Dataset records
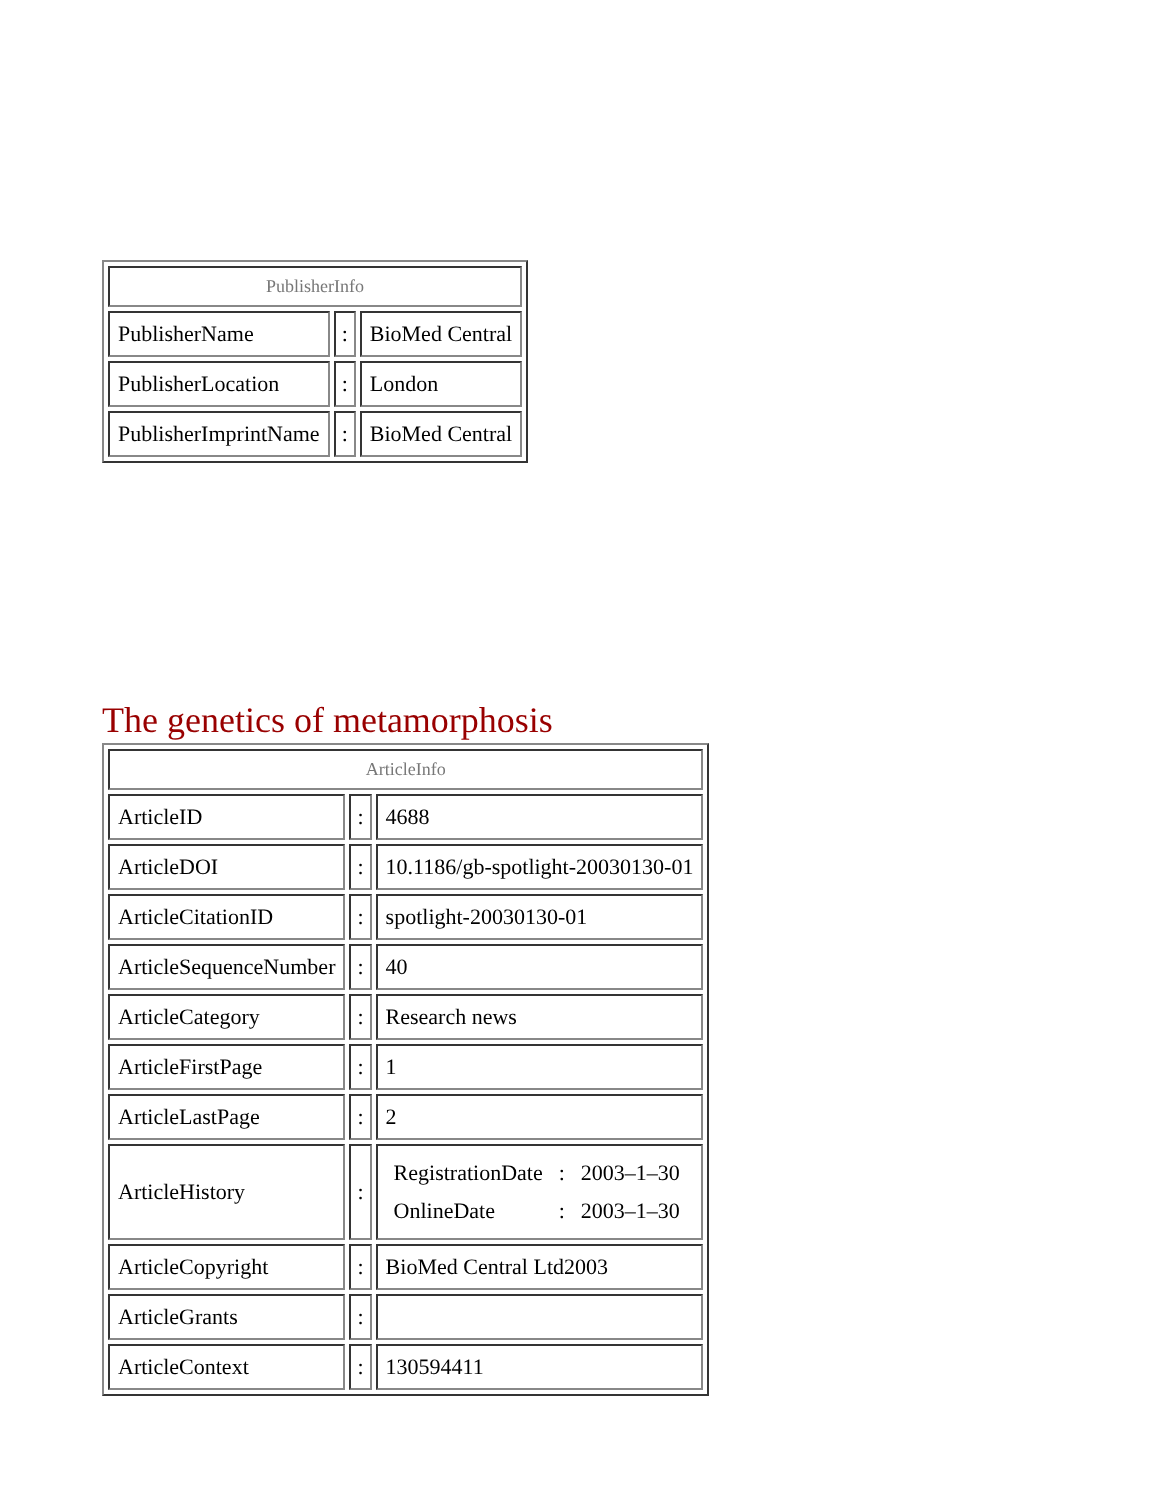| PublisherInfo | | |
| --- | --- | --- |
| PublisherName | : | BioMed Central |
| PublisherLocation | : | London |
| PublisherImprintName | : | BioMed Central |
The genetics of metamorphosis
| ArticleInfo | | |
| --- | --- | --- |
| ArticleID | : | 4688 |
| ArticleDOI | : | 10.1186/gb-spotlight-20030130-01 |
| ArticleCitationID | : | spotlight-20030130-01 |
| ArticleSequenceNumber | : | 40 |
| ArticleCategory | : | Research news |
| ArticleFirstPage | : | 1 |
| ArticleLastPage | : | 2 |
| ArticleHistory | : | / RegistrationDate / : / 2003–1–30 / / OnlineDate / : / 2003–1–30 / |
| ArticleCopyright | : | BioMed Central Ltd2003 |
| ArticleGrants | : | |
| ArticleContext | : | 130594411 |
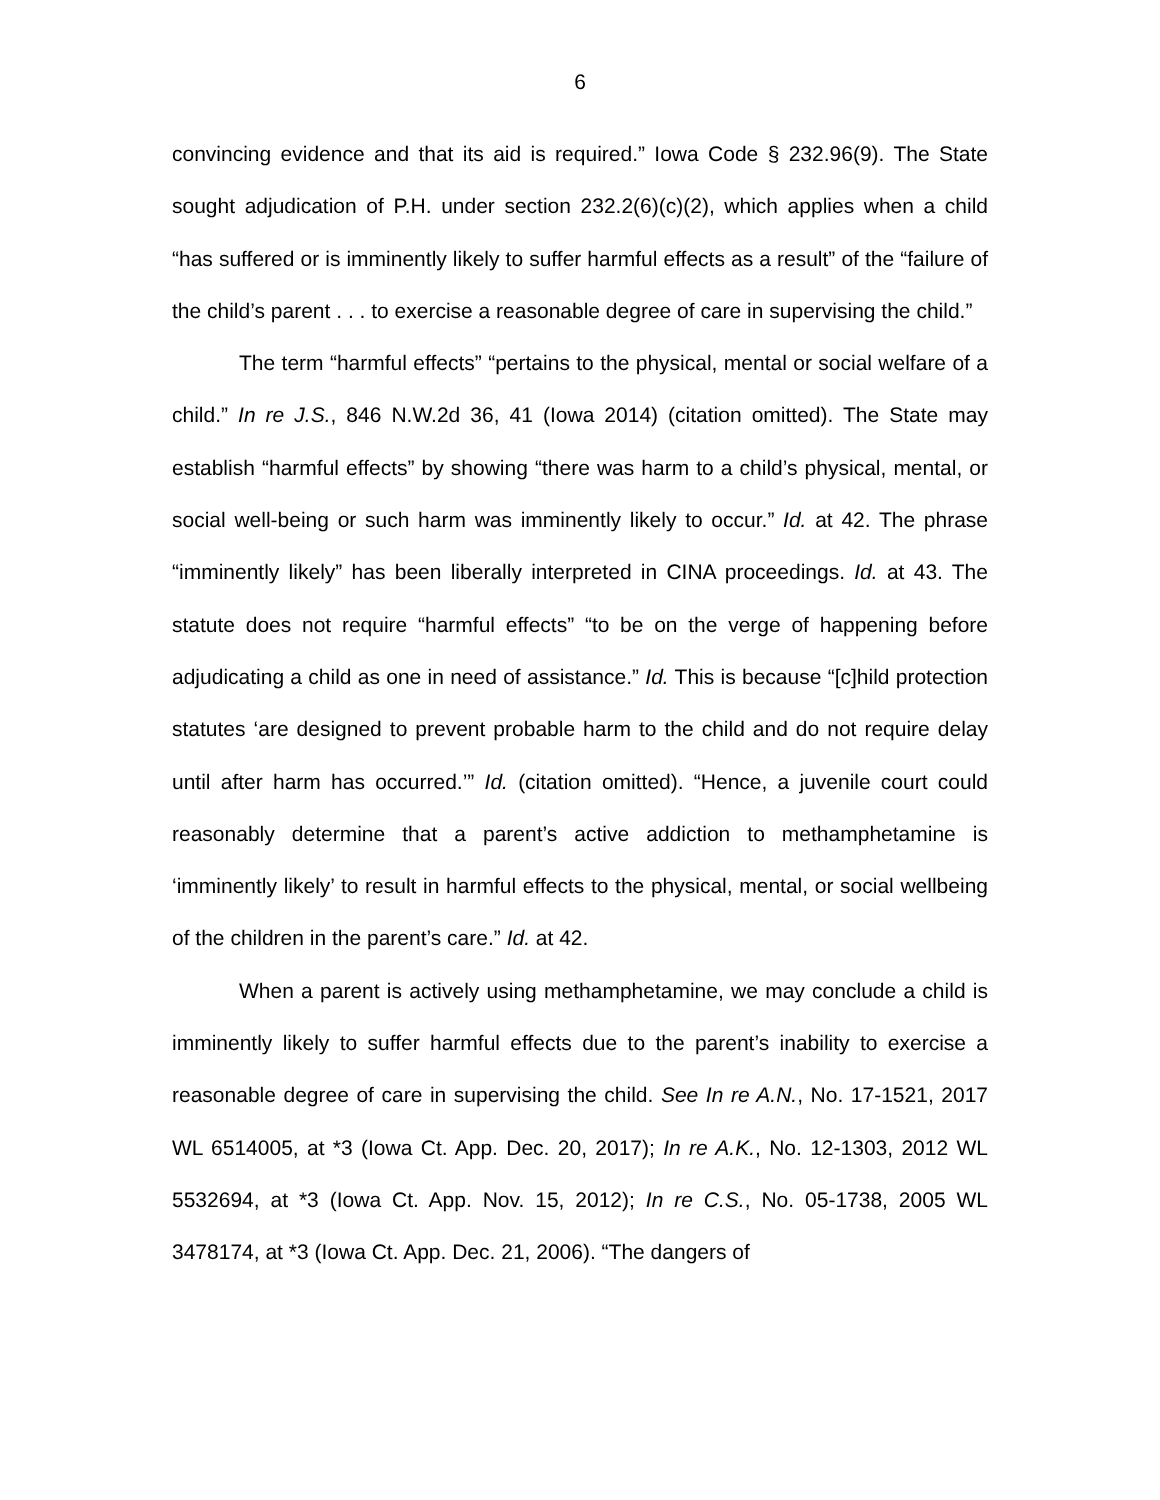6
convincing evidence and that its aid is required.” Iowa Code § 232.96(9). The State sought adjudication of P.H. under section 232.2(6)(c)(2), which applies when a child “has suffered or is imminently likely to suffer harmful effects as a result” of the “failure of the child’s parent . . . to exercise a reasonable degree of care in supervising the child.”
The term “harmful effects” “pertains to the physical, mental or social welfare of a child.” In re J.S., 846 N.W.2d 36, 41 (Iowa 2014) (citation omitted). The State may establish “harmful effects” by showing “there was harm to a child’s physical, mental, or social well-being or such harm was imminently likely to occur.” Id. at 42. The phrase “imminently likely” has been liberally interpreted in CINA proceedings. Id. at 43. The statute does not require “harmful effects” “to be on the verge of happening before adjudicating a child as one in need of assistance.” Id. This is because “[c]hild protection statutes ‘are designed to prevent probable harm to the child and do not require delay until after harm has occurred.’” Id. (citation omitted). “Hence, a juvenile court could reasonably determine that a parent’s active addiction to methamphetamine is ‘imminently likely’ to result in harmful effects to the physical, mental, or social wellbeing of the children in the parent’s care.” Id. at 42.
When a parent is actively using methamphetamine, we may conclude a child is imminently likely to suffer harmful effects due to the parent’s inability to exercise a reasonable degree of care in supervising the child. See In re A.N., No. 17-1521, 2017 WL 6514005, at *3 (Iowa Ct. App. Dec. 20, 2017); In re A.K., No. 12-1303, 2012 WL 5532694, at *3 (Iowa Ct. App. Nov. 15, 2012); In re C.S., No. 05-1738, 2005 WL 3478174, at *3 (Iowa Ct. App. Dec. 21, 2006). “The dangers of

Task directions: Copy each line from the entries above that has the word "Central" in it.

Solution for this exercise:
| PublisherName | : | BioMed Central |
| PublisherImprintName | : | BioMed Central |
| ArticleCopyright | : | BioMed Central Ltd2003 |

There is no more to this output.